O ‘ponto alto’ da festa em honra do advogado da garganta foi ontem a eucaristia na capela de S. Brás. E, durante o sermão, o pregador falou do exemplo de fé que deixou. “S. Brás nasceu na Arménia e formou-se em Medicina, mas passado pouco tempo deixou a profissão e entregou-se a Deus na oração e penitência”, lembrou o padre.

E continuou: “S. Brás foi nomeado bispo e, ainda, encontrava tempo para se dedicar aos pobres e aos doentes, mas a sua vida não foi sempre um caminhar num tapete de flores”, até porque o santo acabou perseguido, torturado e degolado. “S. Brás foi um homem de fé e soube combater até ao fim o bom combate da fé”.

Hoje são muitos os cristãos que acodem a S. Brás quando estão mal da garganta. E o padre deixou o apelo: “S. Brás quer algo mais de nós.
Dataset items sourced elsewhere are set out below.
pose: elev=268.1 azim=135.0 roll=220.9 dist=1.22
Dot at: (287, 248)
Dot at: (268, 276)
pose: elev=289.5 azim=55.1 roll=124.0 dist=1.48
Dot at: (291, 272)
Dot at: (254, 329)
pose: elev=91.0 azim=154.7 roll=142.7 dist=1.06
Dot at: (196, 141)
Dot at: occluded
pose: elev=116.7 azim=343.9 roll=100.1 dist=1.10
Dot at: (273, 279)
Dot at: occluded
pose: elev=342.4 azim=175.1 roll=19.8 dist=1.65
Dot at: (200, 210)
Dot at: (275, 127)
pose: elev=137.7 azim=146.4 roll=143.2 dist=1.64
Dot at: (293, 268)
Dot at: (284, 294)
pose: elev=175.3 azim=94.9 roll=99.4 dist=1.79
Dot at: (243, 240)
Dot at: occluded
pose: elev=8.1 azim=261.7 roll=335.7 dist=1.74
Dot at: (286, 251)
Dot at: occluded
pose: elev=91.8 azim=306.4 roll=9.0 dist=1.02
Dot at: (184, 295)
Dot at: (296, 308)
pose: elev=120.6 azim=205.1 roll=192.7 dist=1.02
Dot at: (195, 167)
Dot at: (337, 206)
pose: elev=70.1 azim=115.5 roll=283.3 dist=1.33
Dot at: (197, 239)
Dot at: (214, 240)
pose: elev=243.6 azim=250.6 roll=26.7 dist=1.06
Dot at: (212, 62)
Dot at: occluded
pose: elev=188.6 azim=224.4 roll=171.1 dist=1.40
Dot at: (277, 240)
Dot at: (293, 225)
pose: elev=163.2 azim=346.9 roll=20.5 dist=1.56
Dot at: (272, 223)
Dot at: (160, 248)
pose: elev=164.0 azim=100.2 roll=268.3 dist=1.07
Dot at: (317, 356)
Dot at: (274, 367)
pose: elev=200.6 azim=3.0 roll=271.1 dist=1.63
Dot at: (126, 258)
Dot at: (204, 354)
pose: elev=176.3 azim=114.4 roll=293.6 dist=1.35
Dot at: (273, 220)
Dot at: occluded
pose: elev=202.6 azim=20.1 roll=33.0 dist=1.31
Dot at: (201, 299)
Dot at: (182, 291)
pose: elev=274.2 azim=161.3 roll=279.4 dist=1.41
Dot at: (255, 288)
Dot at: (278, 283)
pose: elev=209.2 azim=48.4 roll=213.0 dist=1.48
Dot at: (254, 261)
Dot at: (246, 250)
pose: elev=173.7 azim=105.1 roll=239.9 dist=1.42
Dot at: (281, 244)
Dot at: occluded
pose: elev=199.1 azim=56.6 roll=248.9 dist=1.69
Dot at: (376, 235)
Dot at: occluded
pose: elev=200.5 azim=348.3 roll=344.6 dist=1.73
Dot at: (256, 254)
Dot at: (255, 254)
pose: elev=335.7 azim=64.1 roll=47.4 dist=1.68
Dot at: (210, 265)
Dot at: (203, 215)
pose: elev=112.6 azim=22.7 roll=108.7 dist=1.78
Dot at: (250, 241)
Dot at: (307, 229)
Não é só para ser advogado e protector”.

Entre castanhas e rebuçados

Felisbela Penha era uma das muitas vendedoras de castanhas que estavam no adro da capela de S. Brás, em Gualtar. “Vende-se castanhas até ao S. João. Na festa das Cruzes ainda se vende muita castanha”, contou a vendedora, queixando-se do “mau negócio”. Pela terceira vez tentou a ‘sorte’ no S. Brás de Gualtar. “As pessoas perguntam quanto custa o cartucho e acabam por pedir apenas uma castanha para dar à criança. Não se vende nada”, confidenciou Felisbela, garantindo que as castanhas que vende “são de boa qualidade”.
Ainda no adro da capela, o ‘Correio do Minho’ falou com Maria do Céu, que vendia os rebuçados de S. Brás. “Toda a gente compra os rebuçados do santo feitos com água e açúcar”, admitiu a vendedora. Mas, para além dos rebuçados, na banca de Maria do Céu não faltavam as gomas e os chocolates para delírio dos mais novos.

Dos doces de romaria até ao fumeiro

No adro da capela em Gualtar não faltavam, como não podia deixar de ser, as vendedoras dos doces de romaria. Todas tentavam vender, mas o negócio não parecia correr pelo melhor a ter em conta os comentários. “Com tanto desemprego não há dinheiro e as pessoas não compram doces”, assegurou Lucinda Gonçalves, que só tentou fazer negócio ontem.
Mais à frente, o ‘Correio do Minho’ falou com Priscila Monteiro que estava a vender fumeiro regional de Lamego. Entre presunto, chouriça, queijo e pão, Priscila admitiu que o que vendia mais era, sem dúvida, o pão e o presunto. “Ainda é muito cedo para falar do negócio, mas normalmente as pessoas acabam sempre por comprar o nosso presunto e o pão”, frisou Priscila Monteiro, que já está habituada a andar pelas romarias de aldeia em aldeia.